The coronavirus pandemic has seen an 11 per cent increase in the sale of pharmacies compared with the same period last year, according to a pharmacy broker.
Christie and Co told Independent Community Pharmacist the rise in sales was driven by “strong levels of interest” since March when the pandemic started from those trying to widen the reach of their pharmacy business as well as first-time buyers.
“While there is no doubt the pandemic has had an impact on contractors and their pharmacies, especially in the initial stages of lockdown, the pharmacy market has continued to perform strongly,” said Tony Evans, head of pharmacy at Christie and Co (pictured).
“Pharmacy, as a sector, generated a significant increase in profile as it became the frontline of primary care.”
Mr Evans said pharmacy’s “heightened profile” as a result of the pandemic “contributed to interest from parties currently outside the sector looking to invest for the first time” such as “private equity and private family offices".

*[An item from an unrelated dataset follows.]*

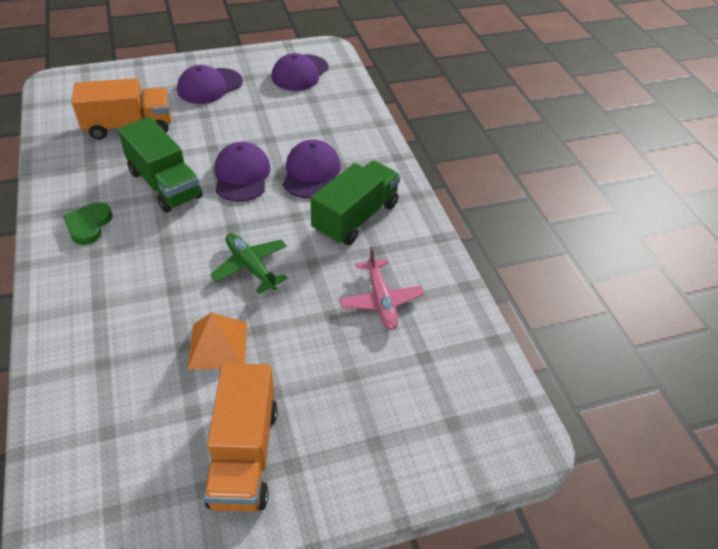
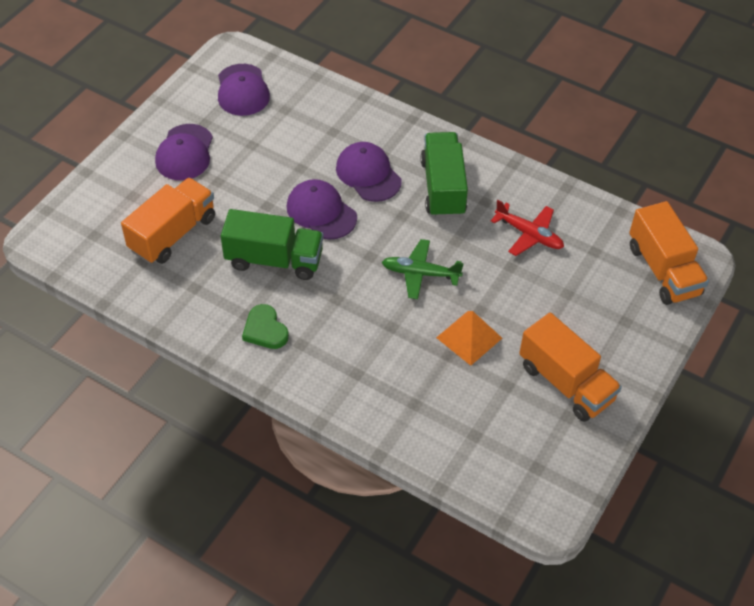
camera: 40 degrees left, 5 degrees up
(380, 300) = (529, 235): pink plane -> red plane
(473, 425) = (663, 270): none -> orange truck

“On top of the sales we have already agreed to such investors, we remain in active discussion with others who continue to eye up the market,” he said.
When asked how pharmacy acquisitions had been impacted by Covid-19, he said: “Sales and acquisitions have been affected by the pandemic as remote working practices changed the pace at which deals could progress.
“[Primary Care Support England’s] temporary suspension of its market entry processes also slowed deals, as purchasers saw inevitable delays in the determination of fitness to practice and change of ownership applications.
"Thankfully, this was relatively short-lived, and we are now seeing an increase in the frequency of approvals thereby reducing the backlog of outstanding applications.”
He said although “lockdown measures hampered the speed at which pharmacies came to market,” more pharmacies had done so post-lockdown “albeit inevitably slightly down on the prior year due to the barriers presented by on-going social distancing measures and the imposition of regional and local lockdowns.”